──────── Input data

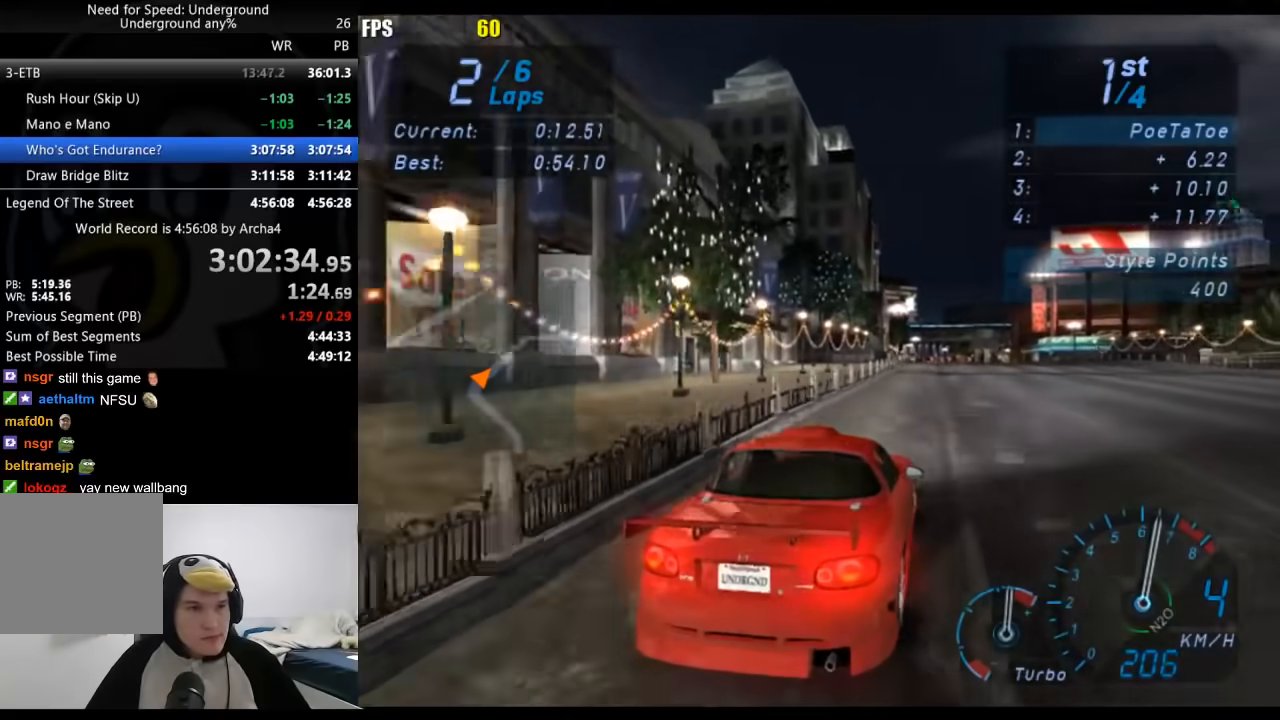
{"buttons": [], "left_stick": "center", "right_stick": "center", "events": [[133, "left_stick", "center"]]}
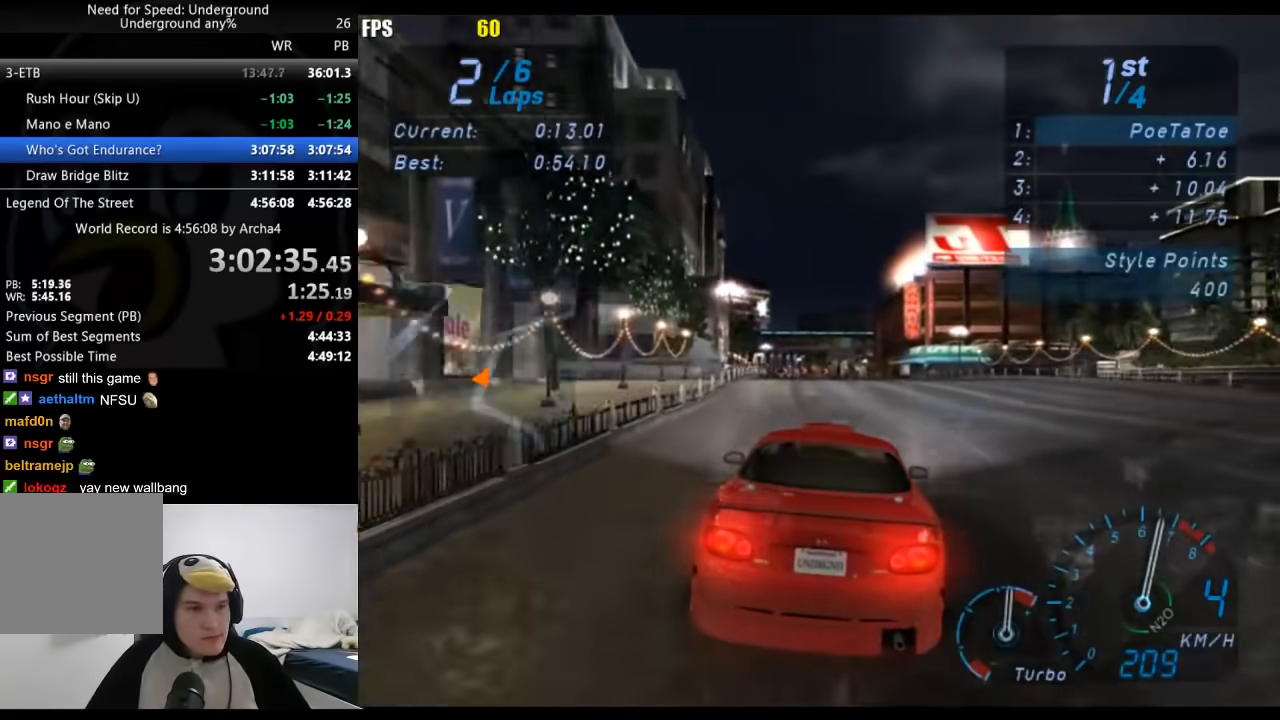
{"buttons": [], "left_stick": "center", "right_stick": "center", "events": []}
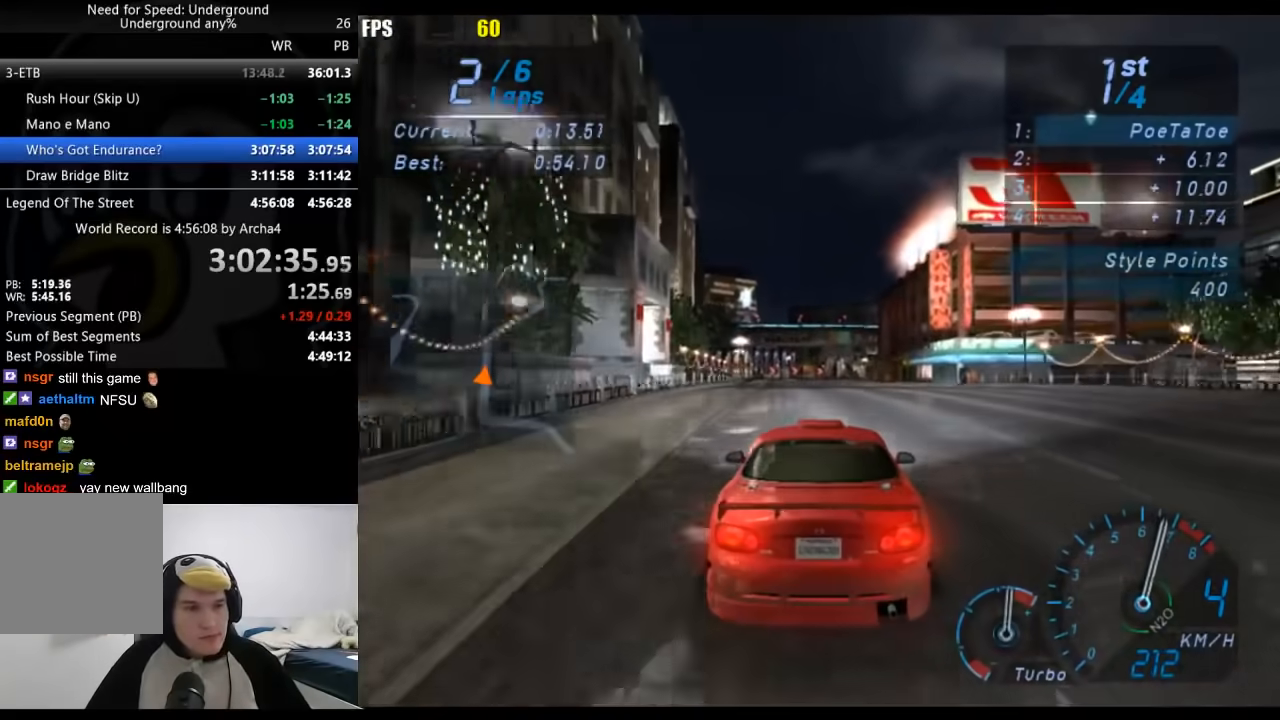
{"buttons": [], "left_stick": "center", "right_stick": "center", "events": []}
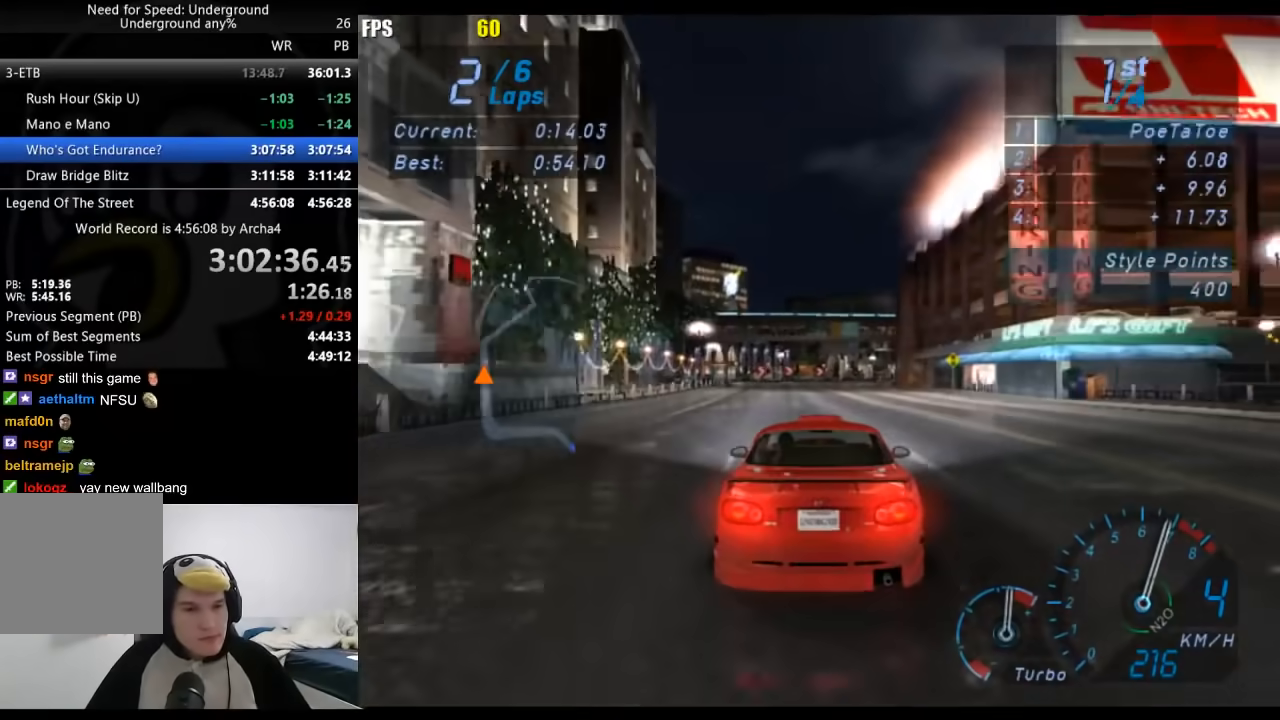
{"buttons": [], "left_stick": "center", "right_stick": "center", "events": []}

────────────────

Problem ▸
Everything in the material must be duplicated exactly, except the pictures.

Completed task ▸
{"buttons": [], "left_stick": "center", "right_stick": "center", "events": [[133, "left_stick", "center"]]}
{"buttons": [], "left_stick": "center", "right_stick": "center", "events": []}
{"buttons": [], "left_stick": "center", "right_stick": "center", "events": []}
{"buttons": [], "left_stick": "center", "right_stick": "center", "events": []}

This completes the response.